The Tet Offensive, an eight-month-long surprise attack launched by communist forces in Vietnam 50 years ago, remains fresh in the minds of many veterans who survived it.
Late last month, about 15 men filtered in and out of a back room at American Legion Post No. 8 in Las Vegas, perusing a Tet Offensive remembrance display of machine guns, olive-green uniforms and albums of photos spread out on tables.
The Tet Offensive, named after the holiday that starts the Vietnamese new year, was launched Jan. 30, 1968, during an unofficial cease-fire respecting the holidays, and lasted into the summer of 1968. It spanned 35 cities and killed 6,328 U.S. military personnel.
“It was a big thing. It changed the whole war,” said Bob Haygood, 73. “We didn’t lose the Tet Offensive. It was kind of a sneak attack on the Americans.”
Haygood, who organized the remembrance, as well as the ones marking the 30th and 40th anniversaries of the Tet Offensive, wore a dark camouflage Army shirt and a black hat with a purple heart embroidered on the front.
“I was actually on one of these,” he said, gesturing toward a gray plastic model of a Landing Craft Utility boat nestled between dozens of Haygood’s books and photo albums.
Haygood’s boat hit a mine on March 4, 1968, three months into the attack and just two days before his 24th birthday, and he was thrown overboard and sucked under the boat.
Haygood, who wore a 20-pound flak jacket, heavy combat boots and a belt with 150 rounds of ammunition at the time, managed to resurface, was medevaced out of the battle area with a head injury and eventually sent back to San Francisco to recover.

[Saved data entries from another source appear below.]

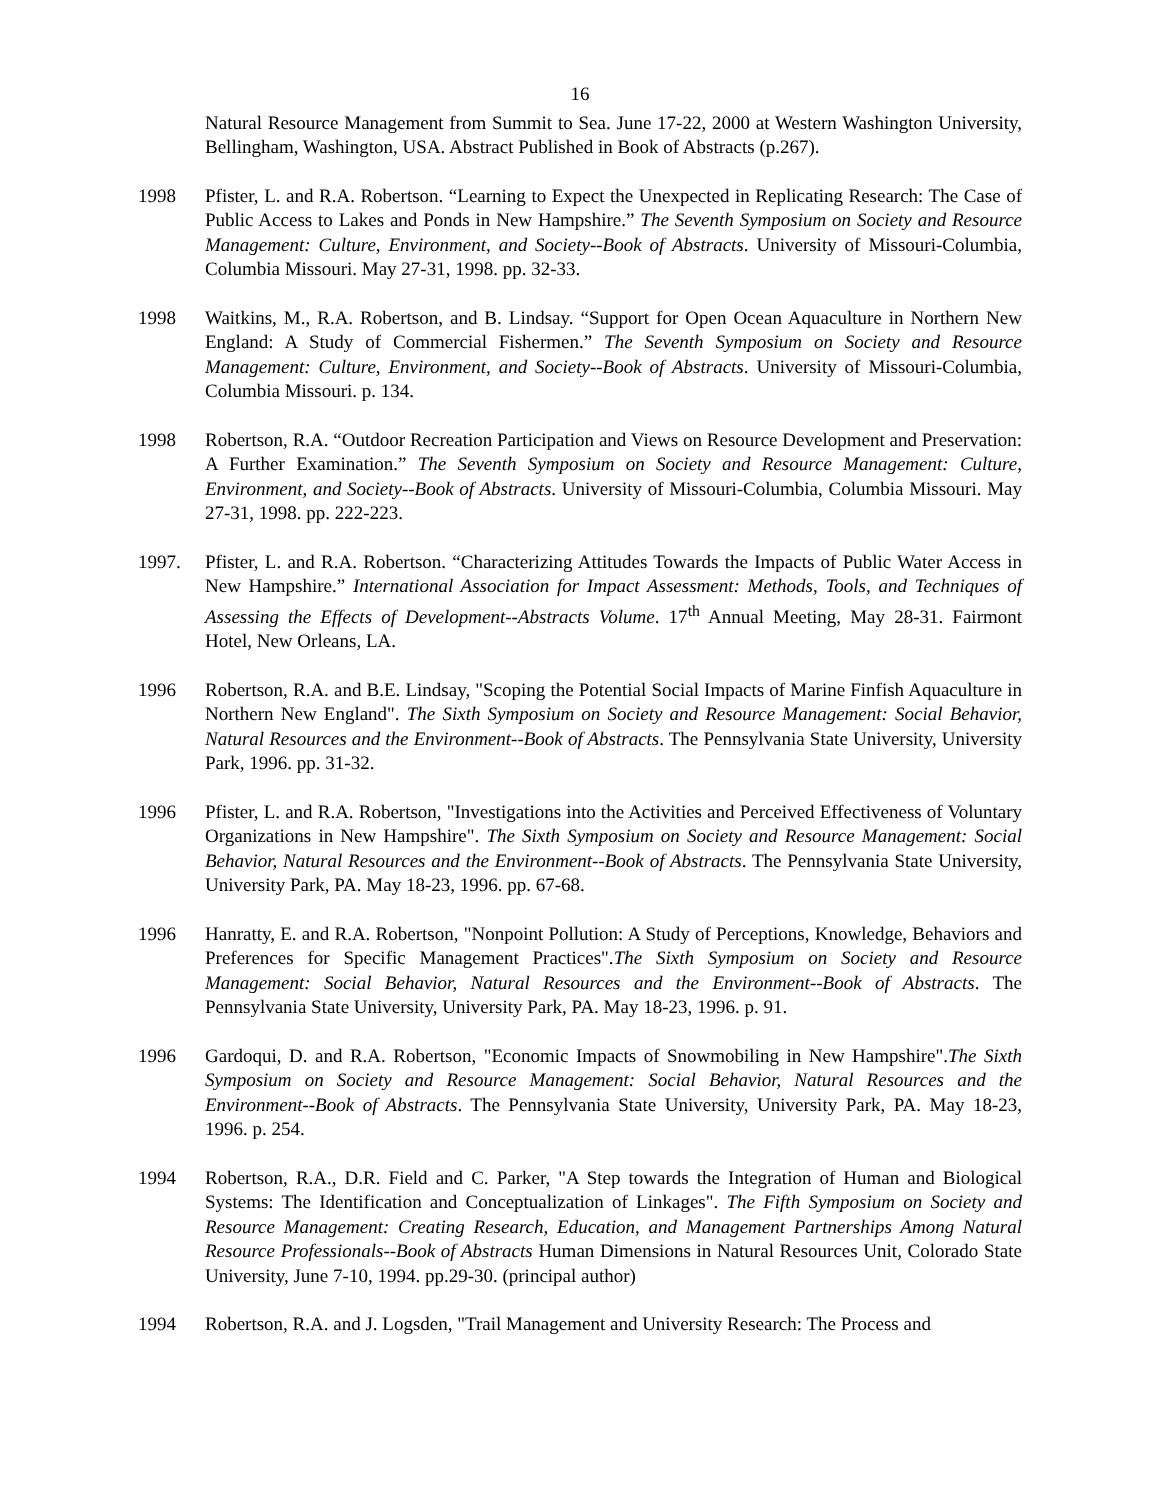16
Natural Resource Management from Summit to Sea. June 17-22, 2000 at Western Washington University, Bellingham, Washington, USA. Abstract Published in Book of Abstracts (p.267).
1998 Pfister, L. and R.A. Robertson. “Learning to Expect the Unexpected in Replicating Research: The Case of Public Access to Lakes and Ponds in New Hampshire.” The Seventh Symposium on Society and Resource Management: Culture, Environment, and Society--Book of Abstracts. University of Missouri-Columbia, Columbia Missouri. May 27-31, 1998. pp. 32-33.
1998 Waitkins, M., R.A. Robertson, and B. Lindsay. “Support for Open Ocean Aquaculture in Northern New England: A Study of Commercial Fishermen.” The Seventh Symposium on Society and Resource Management: Culture, Environment, and Society--Book of Abstracts. University of Missouri-Columbia, Columbia Missouri. p. 134.
1998 Robertson, R.A. “Outdoor Recreation Participation and Views on Resource Development and Preservation: A Further Examination.” The Seventh Symposium on Society and Resource Management: Culture, Environment, and Society--Book of Abstracts. University of Missouri-Columbia, Columbia Missouri. May 27-31, 1998. pp. 222-223.
1997. Pfister, L. and R.A. Robertson. “Characterizing Attitudes Towards the Impacts of Public Water Access in New Hampshire.” International Association for Impact Assessment: Methods, Tools, and Techniques of Assessing the Effects of Development--Abstracts Volume. 17<sup>th</sup> Annual Meeting, May 28-31. Fairmont Hotel, New Orleans, LA.
1996 Robertson, R.A. and B.E. Lindsay, "Scoping the Potential Social Impacts of Marine Finfish Aquaculture in Northern New England". The Sixth Symposium on Society and Resource Management: Social Behavior, Natural Resources and the Environment--Book of Abstracts. The Pennsylvania State University, University Park, 1996. pp. 31-32.
1996 Pfister, L. and R.A. Robertson, "Investigations into the Activities and Perceived Effectiveness of Voluntary Organizations in New Hampshire". The Sixth Symposium on Society and Resource Management: Social Behavior, Natural Resources and the Environment--Book of Abstracts. The Pennsylvania State University, University Park, PA. May 18-23, 1996. pp. 67-68.
1996 Hanratty, E. and R.A. Robertson, "Nonpoint Pollution: A Study of Perceptions, Knowledge, Behaviors and Preferences for Specific Management Practices".The Sixth Symposium on Society and Resource Management: Social Behavior, Natural Resources and the Environment--Book of Abstracts. The Pennsylvania State University, University Park, PA. May 18-23, 1996. p. 91.
1996 Gardoqui, D. and R.A. Robertson, "Economic Impacts of Snowmobiling in New Hampshire".The Sixth Symposium on Society and Resource Management: Social Behavior, Natural Resources and the Environment--Book of Abstracts. The Pennsylvania State University, University Park, PA. May 18-23, 1996. p. 254.
1994 Robertson, R.A., D.R. Field and C. Parker, "A Step towards the Integration of Human and Biological Systems: The Identification and Conceptualization of Linkages". The Fifth Symposium on Society and Resource Management: Creating Research, Education, and Management Partnerships Among Natural Resource Professionals--Book of Abstracts Human Dimensions in Natural Resources Unit, Colorado State University, June 7-10, 1994. pp.29-30. (principal author)
1994 Robertson, R.A. and J. Logsden, "Trail Management and University Research: The Process and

Mike Nole, 71, looked at the memorabilia quietly, clutching a folder of documents and a plastic bag containing a yellow identification card he received the day after the Tet Offensive was launched. The card, dated Jan. 31, 1968, enabled him to get in and out of the supply depot where he worked in Qui Nhon, a northern city in South Vietnam and the fourth city hit in the attack.
The documents, ID card and a few pins are all Nole has from the war. He had thrown his fatigues away before he returned home. Nole said he had gotten rid of his uniform because he was afraid of getting in trouble and also just wasn’t eager to bring them back with him.
“I just wanted to go home,” Nole said.
While he was still in Vietnam, Nole had heard about the protests in the U.S. and dreaded returning home. When he returned to the U.S. and to his job as a stagehand at the Tropicana, Nole began to realize that he wouldn’t be celebrated for the time he spent in Vietnam.
“I got a letter from the governor, ‘Thank you for your service,’ and that was it,” Nole said. “I go back to work and some of the guys go, ‘Where you been?’ They didn’t even know I was gone.”
About a year after his return, when news of the My Lai Massacre surfaced in the U.S., Nole’s co-worker asked if he was a baby killer.
“That was it. I consciously made an effort to never tell anyone I was in Vietnam ever again,” Nole said. “And then I started forgetting things, and now, that’s my problem. I forgot so much, and now I’m trying to remember everything.”
Dean Johnson, also 71, said that although he was always proud of his service, he learned after 58 unsuccessful job interviews that the public had strong opinions about the war and, as a consequence, about the men who fought it. Johnson was a diesel engineman on Navy ships during the war and a truck technician when he returned to the U.S.
“When I stopped telling them I was a veteran, I got the next job,” he said.
Haygood said it’s important to keep telling the story of the Tet Offensive every 10 years because the attack is little more than a footnote in many public school courses.
“Most of the guys who were involved in it are no longer above ground,” said Haygood, who combed through a history textbook published in 2003 and was dismayed to find only two paragraphs about the attack.
About half of the hundreds of items displayed — including weapons, ammunition, training manuals, photos, badges and ribbons — belonged to Bob Davison, 72, who enlisted in the Army at age 22 and was sent to Vietnam as an infantryman with a rifle.
Davison said the remembrances also allow him to stay in touch with other veterans.
“There are things that we can only discuss with others who were there,” Davison said, describing the horrors he witnessed while roaming the jungle in search of enemy combatants. “War is obscene. You cannot discuss that with someone else because they just will not understand.”
Davison said symptoms of his post-traumatic stress disorder resulting from the Tet Offensive reveal themselves on the Fourth of July, in big crowds and even passing strange men on the street. Added to the physical and psychological symptoms of war was the pain that came from returning home to an ungrateful public.
Media coverage of the Tet Offensive was “the beginning of the end for public support for the war,” said Davison, who was injured in the war and received a Purple Heart. “It turned the population against our own troops.
“Korean War veterans are immensely proud. World War II veterans, the greatest generation,” he said. “We’re the first veterans to lose a war, and that eats at us almost every day.”